------ Provided records
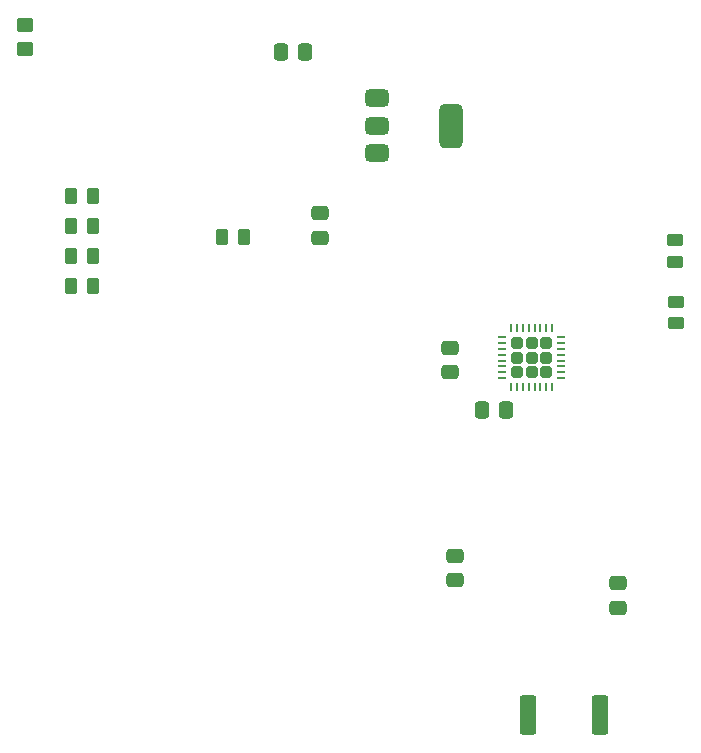
<source format=gtp>
G04 #@! TF.GenerationSoftware,KiCad,Pcbnew,8.0.6*
G04 #@! TF.CreationDate,2025-01-15T22:05:06-05:00*
G04 #@! TF.ProjectId,RL78_F14_32p_Rev2,524c3738-5f46-4313-945f-3332705f5265,rev?*
G04 #@! TF.SameCoordinates,Original*
G04 #@! TF.FileFunction,Paste,Top*
G04 #@! TF.FilePolarity,Positive*
%FSLAX46Y46*%
G04 Gerber Fmt 4.6, Leading zero omitted, Abs format (unit mm)*
G04 Created by KiCad (PCBNEW 8.0.6) date 2025-01-15 22:05:06*
%MOMM*%
%LPD*%
G01*
G04 APERTURE LIST*
G04 Aperture macros list*
%AMRoundRect*
0 Rectangle with rounded corners*
0 $1 Rounding radius*
0 $2 $3 $4 $5 $6 $7 $8 $9 X,Y pos of 4 corners*
0 Add a 4 corners polygon primitive as box body*
4,1,4,$2,$3,$4,$5,$6,$7,$8,$9,$2,$3,0*
0 Add four circle primitives for the rounded corners*
1,1,$1+$1,$2,$3*
1,1,$1+$1,$4,$5*
1,1,$1+$1,$6,$7*
1,1,$1+$1,$8,$9*
0 Add four rect primitives between the rounded corners*
20,1,$1+$1,$2,$3,$4,$5,0*
20,1,$1+$1,$4,$5,$6,$7,0*
20,1,$1+$1,$6,$7,$8,$9,0*
20,1,$1+$1,$8,$9,$2,$3,0*%
G04 Aperture macros list end*
%ADD10RoundRect,0.250000X0.337500X0.475000X-0.337500X0.475000X-0.337500X-0.475000X0.337500X-0.475000X0*%
%ADD11RoundRect,0.250000X0.450000X-0.262500X0.450000X0.262500X-0.450000X0.262500X-0.450000X-0.262500X0*%
%ADD12RoundRect,0.250000X-0.262500X-0.450000X0.262500X-0.450000X0.262500X0.450000X-0.262500X0.450000X0*%
%ADD13RoundRect,0.250000X-0.450000X0.350000X-0.450000X-0.350000X0.450000X-0.350000X0.450000X0.350000X0*%
%ADD14RoundRect,0.250000X0.475000X-0.337500X0.475000X0.337500X-0.475000X0.337500X-0.475000X-0.337500X0*%
%ADD15RoundRect,0.245000X-0.245000X-0.245000X0.245000X-0.245000X0.245000X0.245000X-0.245000X0.245000X0*%
%ADD16RoundRect,0.062500X-0.312500X-0.062500X0.312500X-0.062500X0.312500X0.062500X-0.312500X0.062500X0*%
%ADD17RoundRect,0.062500X-0.062500X-0.312500X0.062500X-0.312500X0.062500X0.312500X-0.062500X0.312500X0*%
%ADD18RoundRect,0.249999X-0.450001X-1.425001X0.450001X-1.425001X0.450001X1.425001X-0.450001X1.425001X0*%
%ADD19RoundRect,0.375000X-0.625000X-0.375000X0.625000X-0.375000X0.625000X0.375000X-0.625000X0.375000X0*%
%ADD20RoundRect,0.500000X-0.500000X-1.400000X0.500000X-1.400000X0.500000X1.400000X-0.500000X1.400000X0*%
G04 APERTURE END LIST*
D10*
X127867500Y-71820000D03*
X125792500Y-71820000D03*
D11*
X159200000Y-89575000D03*
X159200000Y-87750000D03*
D12*
X120837500Y-87450000D03*
X122662500Y-87450000D03*
D13*
X104150000Y-69500000D03*
X104150000Y-71500000D03*
D14*
X140100000Y-98925000D03*
X140100000Y-96850000D03*
D12*
X108087500Y-86540000D03*
X109912500Y-86540000D03*
X108087500Y-84000000D03*
X109912500Y-84000000D03*
D14*
X154350000Y-118837500D03*
X154350000Y-116762500D03*
X140600000Y-116537500D03*
X140600000Y-114462500D03*
D15*
X145822500Y-96450000D03*
X145822500Y-97670000D03*
X145822500Y-98890000D03*
X147042500Y-96450000D03*
X147042500Y-97670000D03*
X147042500Y-98890000D03*
X148262500Y-96450000D03*
X148262500Y-97670000D03*
X148262500Y-98890000D03*
D16*
X144567500Y-95920000D03*
X144567500Y-96420000D03*
X144567500Y-96920000D03*
X144567500Y-97420000D03*
X144567500Y-97920000D03*
X144567500Y-98420000D03*
X144567500Y-98920000D03*
X144567500Y-99420000D03*
D17*
X145292500Y-100145000D03*
X145792500Y-100145000D03*
X146292500Y-100145000D03*
X146792500Y-100145000D03*
X147292500Y-100145000D03*
X147792500Y-100145000D03*
X148292500Y-100145000D03*
X148792500Y-100145000D03*
D16*
X149517500Y-99420000D03*
X149517500Y-98920000D03*
X149517500Y-98420000D03*
X149517500Y-97920000D03*
X149517500Y-97420000D03*
X149517500Y-96920000D03*
X149517500Y-96420000D03*
X149517500Y-95920000D03*
D17*
X148792500Y-95195000D03*
X148292500Y-95195000D03*
X147792500Y-95195000D03*
X147292500Y-95195000D03*
X146792500Y-95195000D03*
X146292500Y-95195000D03*
X145792500Y-95195000D03*
X145292500Y-95195000D03*
D14*
X129100000Y-87537500D03*
X129100000Y-85462500D03*
D11*
X159260000Y-94775000D03*
X159260000Y-92950000D03*
D18*
X146750000Y-127950000D03*
X152850000Y-127950000D03*
D12*
X108087500Y-91620000D03*
X109912500Y-91620000D03*
X108087500Y-89080000D03*
X109912500Y-89080000D03*
D19*
X133930000Y-75727500D03*
X133930000Y-78027500D03*
D20*
X140230000Y-78027500D03*
D19*
X133930000Y-80327500D03*
D10*
X144900000Y-102100000D03*
X142825000Y-102100000D03*
M02*

</source>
------------
• **What you should do**
The expected answer is a word-for-word copy of every line from the one that contains "X149517500Y-96920000D03*" through the final line of the material.

• **Answer space**
X149517500Y-96920000D03*
X149517500Y-96420000D03*
X149517500Y-95920000D03*
D17*
X148792500Y-95195000D03*
X148292500Y-95195000D03*
X147792500Y-95195000D03*
X147292500Y-95195000D03*
X146792500Y-95195000D03*
X146292500Y-95195000D03*
X145792500Y-95195000D03*
X145292500Y-95195000D03*
D14*
X129100000Y-87537500D03*
X129100000Y-85462500D03*
D11*
X159260000Y-94775000D03*
X159260000Y-92950000D03*
D18*
X146750000Y-127950000D03*
X152850000Y-127950000D03*
D12*
X108087500Y-91620000D03*
X109912500Y-91620000D03*
X108087500Y-89080000D03*
X109912500Y-89080000D03*
D19*
X133930000Y-75727500D03*
X133930000Y-78027500D03*
D20*
X140230000Y-78027500D03*
D19*
X133930000Y-80327500D03*
D10*
X144900000Y-102100000D03*
X142825000Y-102100000D03*
M02*

</source>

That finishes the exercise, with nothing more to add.